A group of Dallas-area restaurant employees is planning a day of action this Friday to demand that the U.S. Congress extend the $600 enhanced unemployment bonus set to expire at the end of this month, and to ask for better working conditions for food service employees.
In a statement posted to Facebook, members of the Restaurant Organizing Project wrote that the pandemic was getting worse in the United States, not better, and that restaurant employees do not feel safe at work.
“Many of us don’t have insurance or savings because our jobs were already precarious. Now, the CEOs and billionaires want to take away our only lifeline,” the statement reads. “They’re telling Congress to let our $600 federal unemployment benefits expire. They don’t care if we live or die, so long as they make a profit.”
The $600 referenced in the statement refers to a temporary expansion of weekly federal unemployment benefits, approved in March at the start of the pandemic, and set to expire at the end of July. The unemployment plan also included benefits for people who had lost wages but were still employed, and other measures meant to mitigate the effects of the economic turndown. Congress is currently in talks to extend or replace that enhanced support when it expires later this month.

#### Extracted data
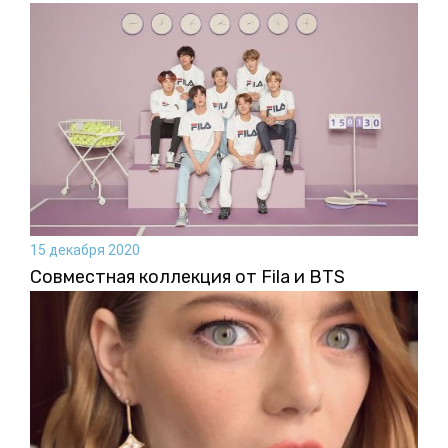
15 декабря 2020
Совместная коллекция от Fila и BTS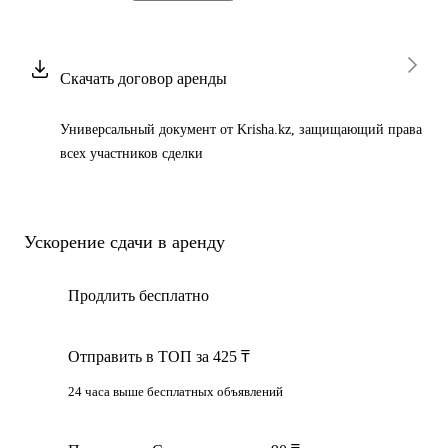
Скачать договор аренды
Универсальный документ от Krisha.kz, защищающий права
всех участников сделки
Ускорение сдачи в аренду
Продлить бесплатно
Отправить в ТОП за 425 ₸
24 часа выше бесплатных объявлений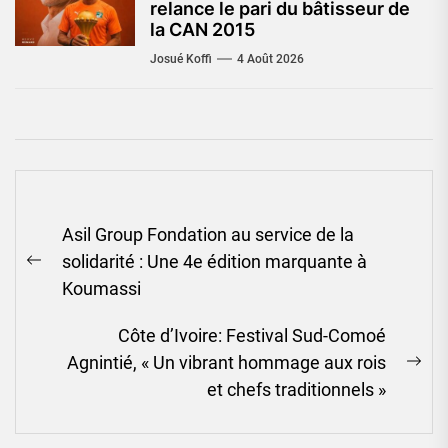
relance le pari du bâtisseur de
la CAN 2015
Josué Koffi
4 Août 2026
Navigation
Asil Group Fondation au service de la
de
solidarité : Une 4e édition marquante à
l’article
Previous
Koumassi
post:
Côte d’Ivoire: Festival Sud-Comoé
Agnintié, « Un vibrant hommage aux rois
Ne
et chefs traditionnels »
pos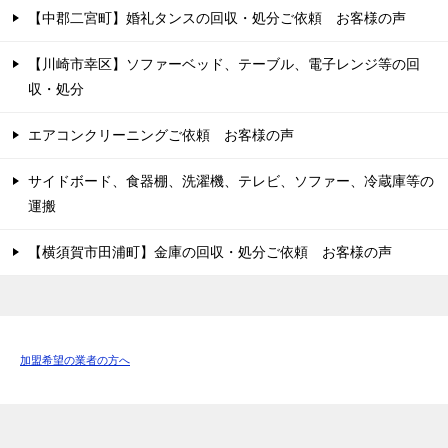
【中郡二宮町】婚礼タンスの回収・処分ご依頼 お客様の声
【川崎市幸区】ソファーベッド、テーブル、電子レンジ等の回
収・処分
エアコンクリーニングご依頼 お客様の声
サイドボード、食器棚、洗濯機、テレビ、ソファー、冷蔵庫等の
運搬
【横須賀市田浦町】金庫の回収・処分ご依頼 お客様の声
加盟希望の業者の方へ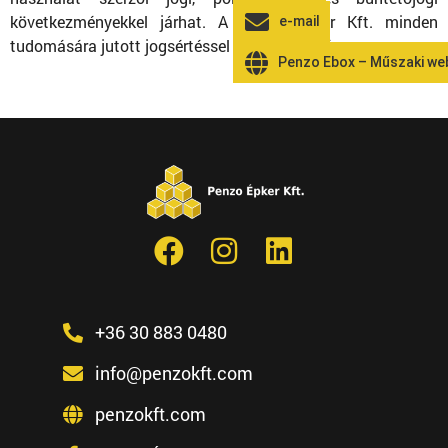
következményekkel járhat. A Penzo Épker Kft. minden
e-mail
tudomására jutott jogsértéssel szemben fellép.
Penzo Ebox – Műszaki w
+36 30 883 0480
info@penzokft.com
penzokft.com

#### Problem description
Continue the news report about the Dallas-area restaurant workers' day of action, starting after its last sentence.

#### Answer for the task
Friday’s Day of Action will include a lunchtime phone blast to the offices of Texas senators Ted Cruz and John Cornyn to ask them to support an extension of the enhanced unemployment, and a rush hour banner drop intended to elicit support for the group. Organizers will provide a script with talking points and a list of phone numbers for anyone who wants to participate in the phone blast.
Ivy Vance, an organizer for the Day of Action, said the event is a joint project between Restaurant Workers United and the Restaurant Organizing Project, a subgroup of the Democratic Socialist Labor Commission. RWU was founded in April to address safety concerns amongst workers in the restaurant industry, but quickly pivoted to organizing around unemployment because of how much of a lifeline the extended benefits had been to hospitality employees.
“Even if you’re still working you can benefit from unemployment insurance,” Vance said. “A lot of restaurant employers have smartly told people to keep filing their unemployment claims, so that if another shutdown occurs or someone needs to quarantine for 14 days, they’ll already be in the system.”
Around the same time RWU was forming, so was the Restaurant Organizing Project. The two groups decided to work together to better advocate for workers in the food industry. Those workers have been especially hard in Texas, where coronavirus continues to spike. After a premature opening of the economy, Texas Governor Greg Abbott decided to re-close bars and roll back restaurant occupancy limits in late June.